:: About this exercise ::
If a picture appears among the records, leave it out and set down everything else exactly as it stands.

:: Dataset ::
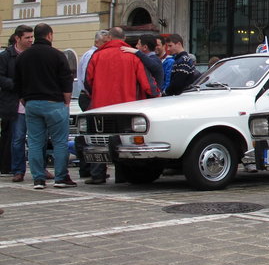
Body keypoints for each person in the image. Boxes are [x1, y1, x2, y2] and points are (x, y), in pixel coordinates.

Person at [85, 27, 162, 184]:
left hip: (101, 106)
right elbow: (147, 83)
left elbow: (88, 82)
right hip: (126, 106)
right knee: (123, 141)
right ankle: (122, 176)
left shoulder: (97, 55)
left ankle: (97, 175)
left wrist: (95, 95)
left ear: (109, 38)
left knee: (99, 140)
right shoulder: (132, 57)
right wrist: (156, 94)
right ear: (124, 39)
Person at [13, 23, 74, 189]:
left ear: (36, 35)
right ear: (49, 36)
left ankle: (38, 179)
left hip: (31, 104)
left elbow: (17, 81)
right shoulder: (57, 55)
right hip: (54, 103)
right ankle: (60, 178)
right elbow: (66, 79)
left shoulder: (23, 57)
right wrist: (66, 99)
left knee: (34, 142)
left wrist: (23, 99)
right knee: (59, 142)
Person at [0, 25, 34, 183]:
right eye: (27, 37)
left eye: (32, 37)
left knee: (37, 139)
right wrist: (17, 84)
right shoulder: (6, 56)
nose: (31, 40)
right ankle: (18, 170)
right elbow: (1, 78)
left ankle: (38, 169)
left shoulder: (34, 53)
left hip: (34, 101)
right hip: (15, 103)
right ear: (17, 38)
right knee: (18, 138)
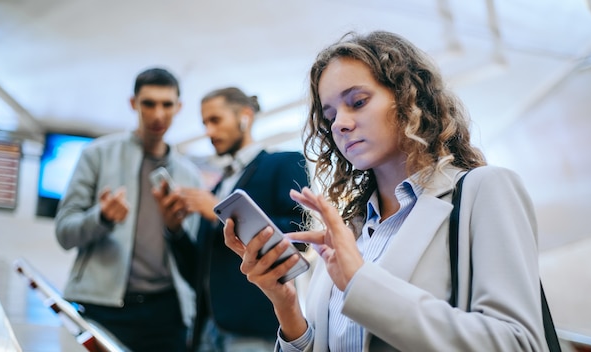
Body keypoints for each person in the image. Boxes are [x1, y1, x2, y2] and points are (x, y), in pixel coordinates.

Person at [222, 31, 550, 351]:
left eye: (358, 102)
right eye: (330, 115)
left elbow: (518, 342)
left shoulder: (484, 189)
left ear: (410, 98)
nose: (339, 124)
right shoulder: (347, 229)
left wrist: (360, 282)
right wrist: (289, 312)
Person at [55, 67, 202, 352]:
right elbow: (64, 233)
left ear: (179, 107)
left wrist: (175, 230)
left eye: (167, 104)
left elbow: (192, 258)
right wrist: (102, 218)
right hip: (102, 307)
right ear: (133, 103)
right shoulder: (97, 155)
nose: (158, 114)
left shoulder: (190, 176)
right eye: (149, 103)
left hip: (167, 314)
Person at [162, 87, 311, 352]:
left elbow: (299, 234)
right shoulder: (219, 185)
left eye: (215, 120)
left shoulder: (283, 163)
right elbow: (198, 269)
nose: (208, 131)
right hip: (207, 328)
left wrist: (221, 213)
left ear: (245, 116)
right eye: (205, 123)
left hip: (253, 328)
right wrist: (174, 229)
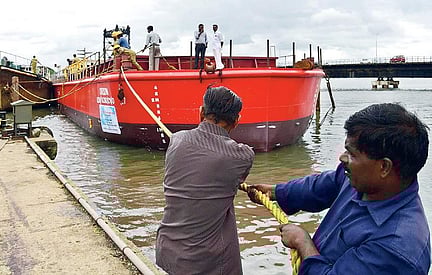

:: Result below ::
Body keypoints for each person in the image. Boxes are [x1, y1, x2, y2] and points are (x, y), in pixel coordinates.

Person at [85, 27, 162, 184]:
left hip: (101, 106)
right elbow: (147, 83)
left elbow: (88, 82)
right hip: (126, 106)
right knee: (123, 141)
right ankle: (122, 176)
left shoulder: (97, 55)
left ankle: (97, 175)
left wrist: (95, 95)
left ear: (109, 38)
left knee: (99, 140)
right shoulder: (132, 57)
right wrist: (156, 94)
right ear: (124, 39)
Person at [13, 23, 74, 189]:
left ear: (36, 35)
right ear: (49, 36)
left ankle: (38, 179)
left hip: (31, 104)
left elbow: (17, 81)
right shoulder: (57, 55)
right hip: (54, 103)
right ankle: (60, 178)
right elbow: (66, 79)
left shoulder: (23, 57)
right wrist: (66, 99)
left knee: (34, 142)
left wrist: (23, 99)
right knee: (59, 142)
Person at [0, 25, 34, 183]:
right eye: (27, 37)
left eye: (32, 37)
left knee: (37, 139)
right wrist: (17, 84)
right shoulder: (6, 56)
nose: (31, 40)
right ankle: (18, 170)
right elbow: (1, 78)
left ankle: (38, 169)
left shoulder: (34, 53)
left hip: (34, 101)
right hip: (15, 103)
right ear: (17, 38)
right knee: (18, 138)
Body keypoints for each person in the image. Boxes are [x1, y1, x2, y2] and points are (x, y), in pixel coordinates.

Person at [222, 31, 550, 351]:
left eye: (358, 102)
right eye: (330, 115)
left elbow: (518, 342)
left shoulder: (484, 189)
left ear: (410, 98)
nose: (339, 124)
right shoulder: (347, 229)
left wrist: (360, 282)
right wrist: (289, 312)
Person at [55, 67, 202, 352]:
right elbow: (64, 233)
left ear: (179, 107)
left wrist: (175, 230)
left eye: (167, 104)
left elbow: (192, 258)
right wrist: (102, 218)
right hip: (102, 307)
right ear: (133, 103)
right shoulder: (97, 155)
nose: (158, 114)
left shoulder: (190, 176)
right eye: (149, 103)
left hip: (167, 314)
Person at [162, 87, 311, 352]:
left elbow: (299, 234)
right shoulder: (219, 185)
left eye: (215, 120)
left shoulder: (283, 163)
right elbow: (198, 269)
nose: (208, 131)
right hip: (207, 328)
left wrist: (221, 213)
left ear: (245, 116)
right eye: (205, 123)
left hip: (253, 328)
right wrist: (174, 229)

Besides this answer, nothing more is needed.